Note that, while risidoro
’s version is very popular, it’s, in my opinion, not as good as the Russian hacks. The sole reason for this is that it can’t be installed on a storage card
. This, particularly if you have little built-in storage or plan to install dozens or hundreds of midlets, can be pretty bad news – don’t forget TAO Intent manager stores MIDlets under a subdirectory in its home directory, which means it’ll dump its deployed MIDlets on your storage card if you install it there, leaving your built-in storage uncluttered. That is, even if you instruct it to be installed on a storage card, it’ll install itself into the main storage (meaning the MIDlets will also be put in there later).
Risidoro’s only major advantage over all
the other, listed (Russian) .1023
installers (and, for that matter, the .1034
one) is that it correctly sets file associations, unlike the Russian CAB’s. This means if you click a JAD or a JAR file in the local file system (or on a Web page), it’ll correctly deploy it. With the Russian CAB’s, this isn’t possible (if you install them on a storage card; when installed to the main memory, they’ll require no Registry import), unless you import THIS
Registry file I’ve created for your convenience. Note that it assumes your storage card is named “Storage Card
”. If it’s not the case (because you use a localized (non-English) device or a Pocket PC with two storage cards), make sure you change the occurrences of “Storage Card
” to the name of your card before importing the script.
Note that some cooked ROM’s (for example, XPlore 1.1
’s XDA Mobile 6 Release 2a
– but not Release 3
, which already switched to the Esmertec
MM) contain the .1029 version (see for example THIS
for more info on this particular version). It has no session problems either. It’s, currently, not available as an installable CAB file, though - this is why you will want to check out the .1023 (or, if the net access bug isn't a problem, .1034) version(s) instead.
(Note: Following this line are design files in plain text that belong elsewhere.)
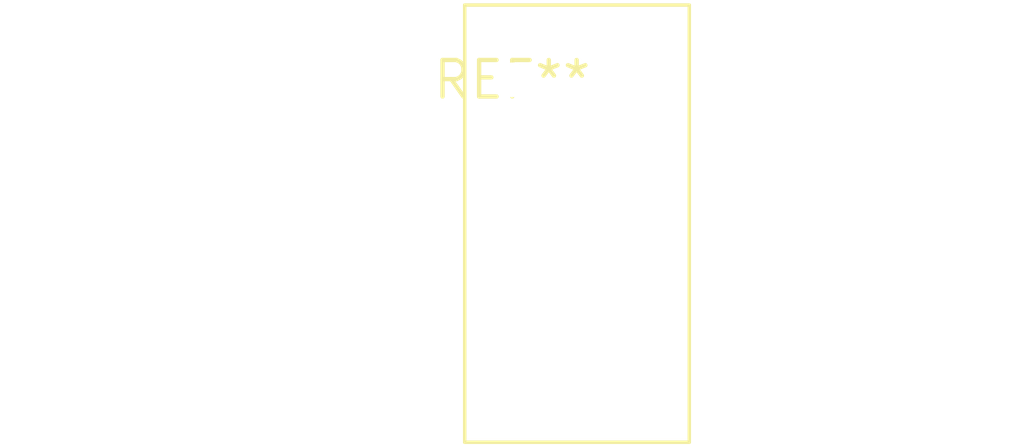
<source format=kicad_pcb>
(kicad_pcb (version 20240108) (generator pcbnew)

  (general
    (thickness 1.6)
  )

  (paper "A4")
  (layers
    (0 "F.Cu" signal)
    (31 "B.Cu" signal)
    (32 "B.Adhes" user "B.Adhesive")
    (33 "F.Adhes" user "F.Adhesive")
    (34 "B.Paste" user)
    (35 "F.Paste" user)
    (36 "B.SilkS" user "B.Silkscreen")
    (37 "F.SilkS" user "F.Silkscreen")
    (38 "B.Mask" user)
    (39 "F.Mask" user)
    (40 "Dwgs.User" user "User.Drawings")
    (41 "Cmts.User" user "User.Comments")
    (42 "Eco1.User" user "User.Eco1")
    (43 "Eco2.User" user "User.Eco2")
    (44 "Edge.Cuts" user)
    (45 "Margin" user)
    (46 "B.CrtYd" user "B.Courtyard")
    (47 "F.CrtYd" user "F.Courtyard")
    (48 "B.Fab" user)
    (49 "F.Fab" user)
    (50 "User.1" user)
    (51 "User.2" user)
    (52 "User.3" user)
    (53 "User.4" user)
    (54 "User.5" user)
    (55 "User.6" user)
    (56 "User.7" user)
    (57 "User.8" user)
    (58 "User.9" user)
  )

  (setup
    (pad_to_mask_clearance 0)
    (pcbplotparams
      (layerselection 0x00010fc_ffffffff)
      (plot_on_all_layers_selection 0x0000000_00000000)
      (disableapertmacros false)
      (usegerberextensions false)
      (usegerberattributes false)
      (usegerberadvancedattributes false)
      (creategerberjobfile false)
      (dashed_line_dash_ratio 12.000000)
      (dashed_line_gap_ratio 3.000000)
      (svgprecision 4)
      (plotframeref false)
      (viasonmask false)
      (mode 1)
      (useauxorigin false)
      (hpglpennumber 1)
      (hpglpenspeed 20)
      (hpglpendiameter 15.000000)
      (dxfpolygonmode false)
      (dxfimperialunits false)
      (dxfusepcbnewfont false)
      (psnegative false)
      (psa4output false)
      (plotreference false)
      (plotvalue false)
      (plotinvisibletext false)
      (sketchpadsonfab false)
      (subtractmaskfromsilk false)
      (outputformat 1)
      (mirror false)
      (drillshape 1)
      (scaleselection 1)
      (outputdirectory "")
    )
  )

  (net 0 "")

  (footprint "L_CommonMode_Wuerth_WE-CMB-XS" (layer "F.Cu") (at 0 0))

)

</source>
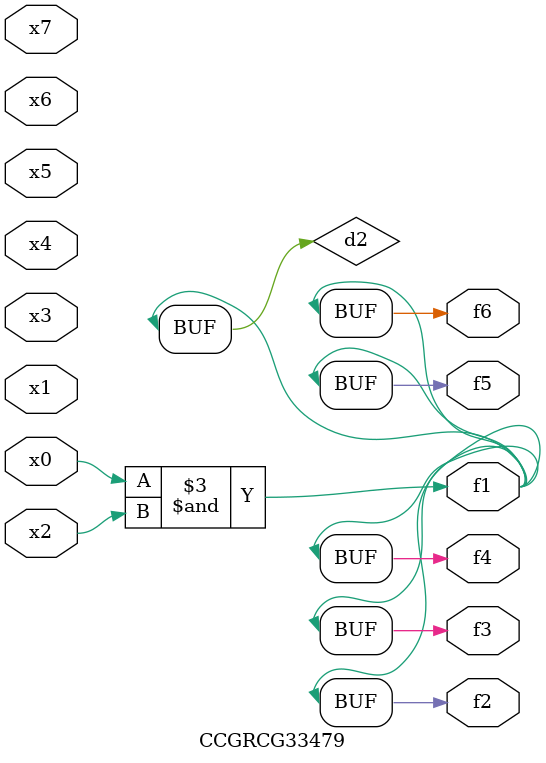
<source format=v>
module CCGRCG33479(
	input x0, x1, x2, x3, x4, x5, x6, x7,
	output f1, f2, f3, f4, f5, f6
);

	wire d1, d2;

	nor (d1, x3, x6);
	and (d2, x0, x2);
	assign f1 = d2;
	assign f2 = d2;
	assign f3 = d2;
	assign f4 = d2;
	assign f5 = d2;
	assign f6 = d2;
endmodule

</source>
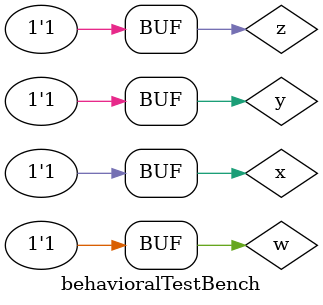
<source format=sv>
`timescale 1ns/1ns
module behavioralTestBench();
    reg w, x, y, z;
    wire [6:0]test_out;

    sevenSegmentDecoderBehavioral test(w, x, y, z,test_out);
    
    initial begin
       
        w = 0; x = 0; y = 0; z = 0; #10;
        w = 0; x = 0; y = 0; z = 1; #10;
        w = 0; x = 0; y = 1; z = 0; #10;
        w = 0; x = 0; y = 1; z = 1; #10;
        w = 0; x = 1; y = 0; z = 0; #10;
        w = 0; x = 1; y = 0; z = 1; #10;
        w = 0; x = 1; y = 1; z = 0; #10;
        w = 0; x = 1; y = 1; z = 1; #10;
        w = 1; x = 0; y = 0; z = 0; #10;
        w = 1; x = 0; y = 0; z = 1; #10;
        w = 1; x = 0; y = 1; z = 0; #10;
        w = 1; x = 0; y = 1; z = 1; #10;
        w = 1; x = 1; y = 0; z = 0; #10;
        w = 1; x = 1; y = 0; z = 1; #10;
        w = 1; x = 1; y = 1; z = 0; #10;
        w = 1; x = 1; y = 1; z = 1; #10;
	#30;
     
    end
endmodule


</source>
So far, I’ve only discussed Pocket PC compatibility. Unfortunately, as has already been pointed out, the above-linked 11.1 series can’t be used on (touchscreen-less) MS Smartphone (Windows Mobile Standard) models. You will need to get THIS
file if you want to install TAO Intent (v10.1.7.561) on your WM5+ Smartphone. Should you need a WM2003 one, get THIS
EDIT & BREAKING NEWS
: Risidoro has patched the .1034 version so that it supports session-based Net authorization. This means you will want to go for .1034 even if you want to run apps using the Net.
See his thread at http://forum.xda-developers.com/show....php?p=1484696
- a worthy read. The direct link to his patched .1034 CAB is at http://www.webalice.it/risidoro/inte...22.214.171.1244.cab
He has also published the .1029 CAB in his post.